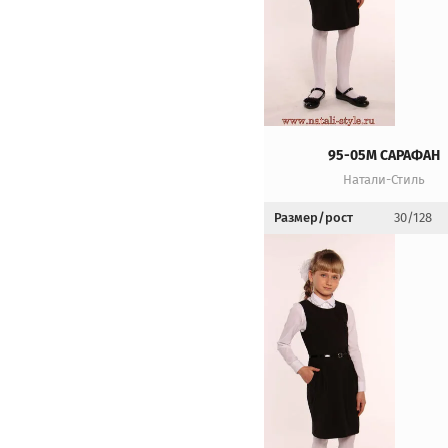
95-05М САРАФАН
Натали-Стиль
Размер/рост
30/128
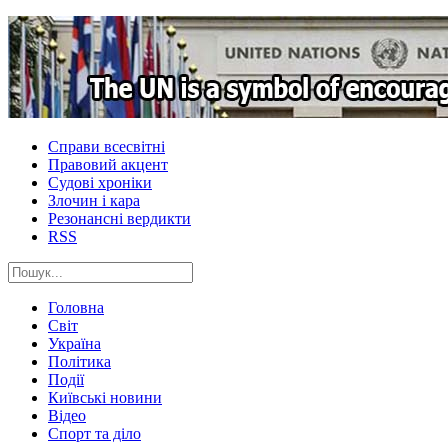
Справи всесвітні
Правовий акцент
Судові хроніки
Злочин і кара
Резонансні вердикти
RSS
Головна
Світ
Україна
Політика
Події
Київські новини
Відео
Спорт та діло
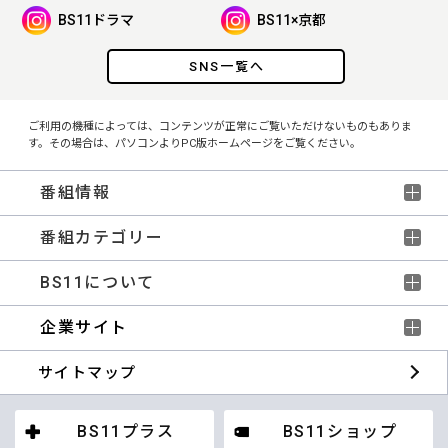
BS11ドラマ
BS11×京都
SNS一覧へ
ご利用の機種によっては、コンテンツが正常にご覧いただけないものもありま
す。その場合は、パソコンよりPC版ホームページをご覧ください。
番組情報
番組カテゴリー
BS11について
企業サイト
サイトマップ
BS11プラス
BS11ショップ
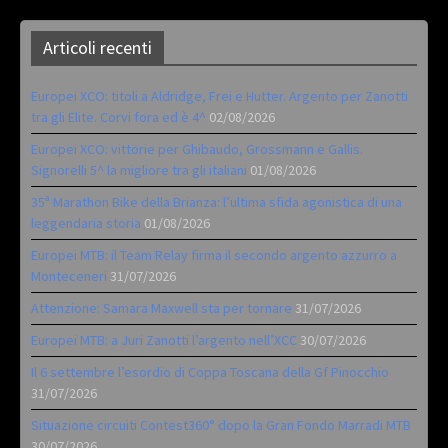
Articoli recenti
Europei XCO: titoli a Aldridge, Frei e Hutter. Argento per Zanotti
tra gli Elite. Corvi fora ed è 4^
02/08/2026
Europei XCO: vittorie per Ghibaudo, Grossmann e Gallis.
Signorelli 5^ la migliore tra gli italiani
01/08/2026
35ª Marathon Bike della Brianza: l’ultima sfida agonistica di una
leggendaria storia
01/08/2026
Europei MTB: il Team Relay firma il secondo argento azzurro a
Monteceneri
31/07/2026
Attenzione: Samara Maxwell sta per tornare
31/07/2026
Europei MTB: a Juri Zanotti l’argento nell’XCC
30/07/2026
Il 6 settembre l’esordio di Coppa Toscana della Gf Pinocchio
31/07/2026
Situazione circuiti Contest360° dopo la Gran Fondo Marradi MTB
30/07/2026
==
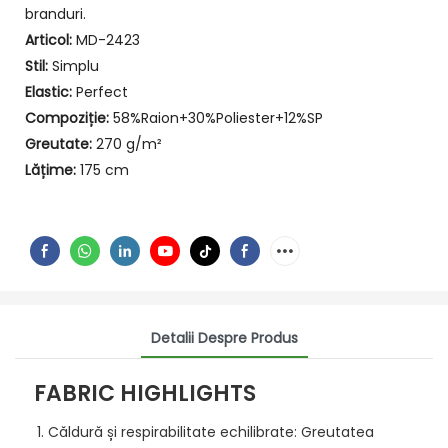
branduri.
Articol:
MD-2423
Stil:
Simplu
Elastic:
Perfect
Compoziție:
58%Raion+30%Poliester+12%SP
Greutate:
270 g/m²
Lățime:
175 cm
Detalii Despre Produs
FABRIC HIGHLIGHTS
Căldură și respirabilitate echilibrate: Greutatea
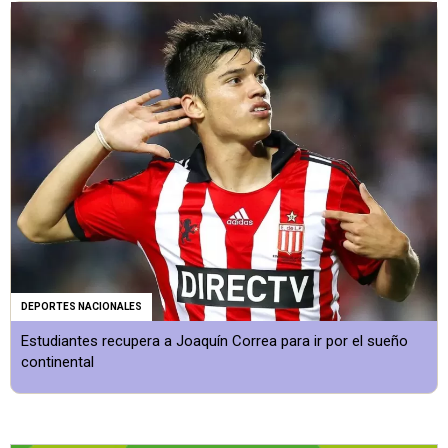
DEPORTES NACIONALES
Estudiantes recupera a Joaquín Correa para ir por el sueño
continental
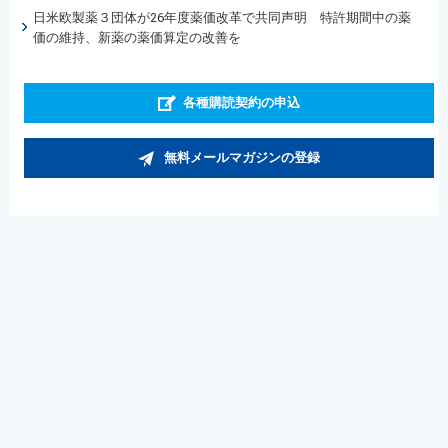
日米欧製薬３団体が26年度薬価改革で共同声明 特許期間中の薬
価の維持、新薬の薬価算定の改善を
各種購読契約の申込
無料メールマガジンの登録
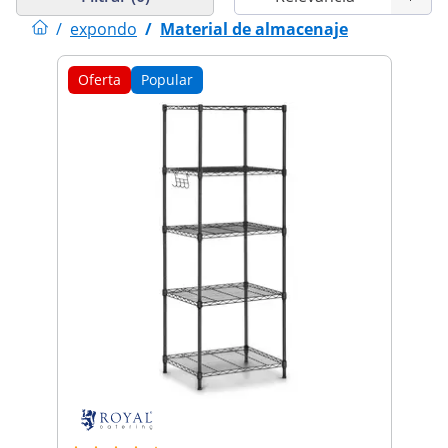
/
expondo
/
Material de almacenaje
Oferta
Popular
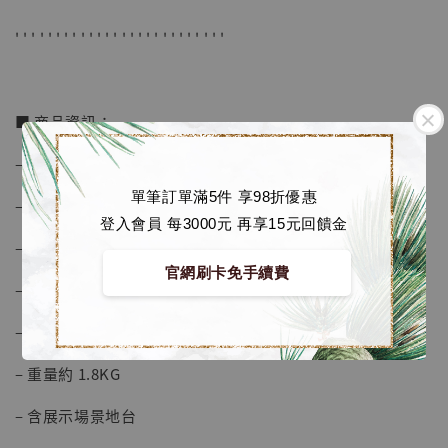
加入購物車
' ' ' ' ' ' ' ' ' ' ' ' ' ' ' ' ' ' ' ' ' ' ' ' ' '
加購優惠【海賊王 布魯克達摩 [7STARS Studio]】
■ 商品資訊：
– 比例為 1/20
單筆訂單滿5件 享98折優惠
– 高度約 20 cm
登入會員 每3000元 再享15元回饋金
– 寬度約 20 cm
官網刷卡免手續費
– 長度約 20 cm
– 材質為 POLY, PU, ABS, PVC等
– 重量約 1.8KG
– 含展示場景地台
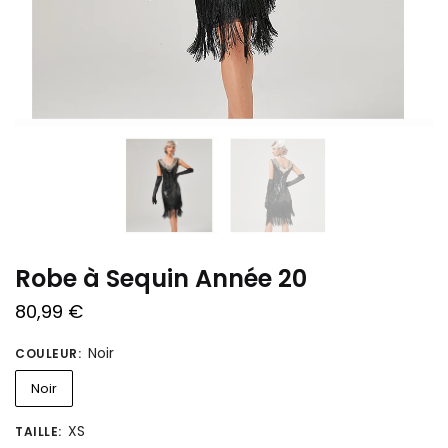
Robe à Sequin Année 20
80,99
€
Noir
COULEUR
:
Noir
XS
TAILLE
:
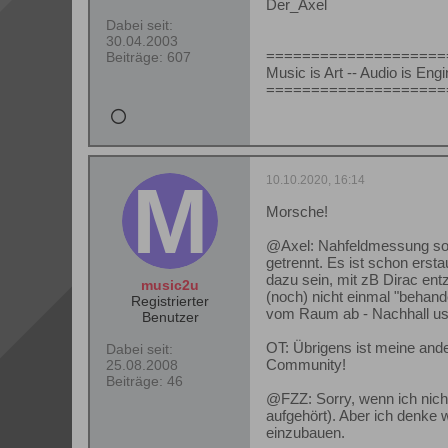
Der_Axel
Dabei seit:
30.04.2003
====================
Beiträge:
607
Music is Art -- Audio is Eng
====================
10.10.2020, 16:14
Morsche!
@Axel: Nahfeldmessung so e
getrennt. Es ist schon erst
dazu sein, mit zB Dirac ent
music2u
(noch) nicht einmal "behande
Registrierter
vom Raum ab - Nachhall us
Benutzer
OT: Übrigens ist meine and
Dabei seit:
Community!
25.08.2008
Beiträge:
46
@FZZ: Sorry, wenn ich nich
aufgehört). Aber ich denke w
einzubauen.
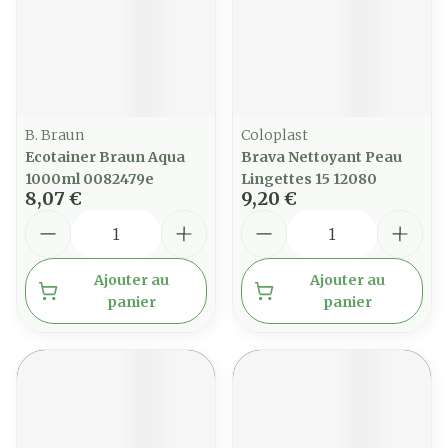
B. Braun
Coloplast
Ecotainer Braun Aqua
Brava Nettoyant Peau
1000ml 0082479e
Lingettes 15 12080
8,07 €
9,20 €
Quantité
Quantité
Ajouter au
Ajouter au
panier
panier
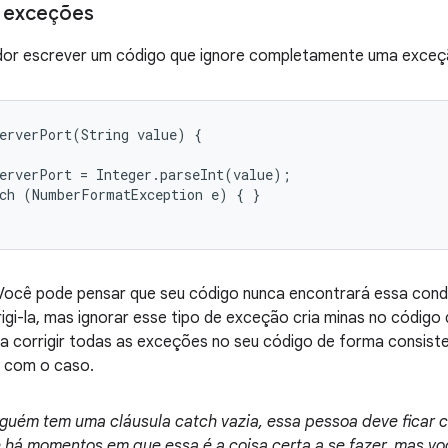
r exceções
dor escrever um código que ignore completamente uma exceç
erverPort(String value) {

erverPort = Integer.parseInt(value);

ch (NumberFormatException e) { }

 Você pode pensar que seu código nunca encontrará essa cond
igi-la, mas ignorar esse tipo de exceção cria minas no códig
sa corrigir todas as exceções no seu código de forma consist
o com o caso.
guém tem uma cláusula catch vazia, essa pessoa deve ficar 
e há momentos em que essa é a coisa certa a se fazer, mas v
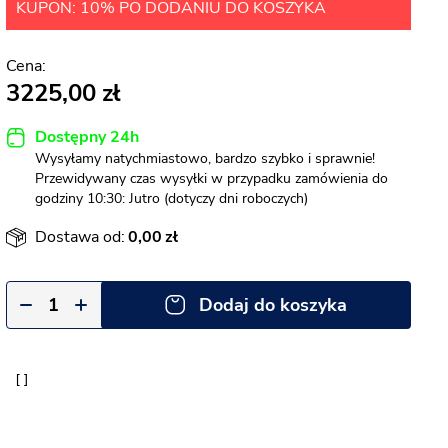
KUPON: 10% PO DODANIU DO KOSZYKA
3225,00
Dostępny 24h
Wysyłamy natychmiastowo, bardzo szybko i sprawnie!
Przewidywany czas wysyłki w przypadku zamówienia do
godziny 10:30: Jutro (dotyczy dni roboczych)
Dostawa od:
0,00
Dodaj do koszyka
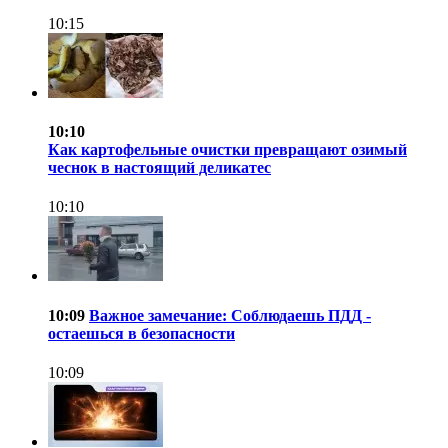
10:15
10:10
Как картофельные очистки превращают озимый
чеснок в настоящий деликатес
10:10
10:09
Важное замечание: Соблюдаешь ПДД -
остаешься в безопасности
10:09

** Problem statement **
Output exactly the lines above that lie between the line with "DEPORTES NACIONALES" and the line with "登入會員 每3000元 再享15元回饋金", those two lines included, and no pictures.

** Written solution **
DEPORTES NACIONALES
Estudiantes recupera a Joaquín Correa para ir por el sueño
continental
日米欧製薬３団体が26年度薬価改革で共同声明 特許期間中の薬
価の維持、新薬の薬価算定の改善を
各種購読契約の申込
無料メールマガジンの登録
/
expondo
/
Material de almacenaje
Oferta
Popular
加入購物車
' ' ' ' ' ' ' ' ' ' ' ' ' ' ' ' ' ' ' ' ' ' ' ' ' '
加購優惠【海賊王 布魯克達摩 [7STARS Studio]】
■ 商品資訊：
– 比例為 1/20
單筆訂單滿5件 享98折優惠
– 高度約 20 cm
登入會員 每3000元 再享15元回饋金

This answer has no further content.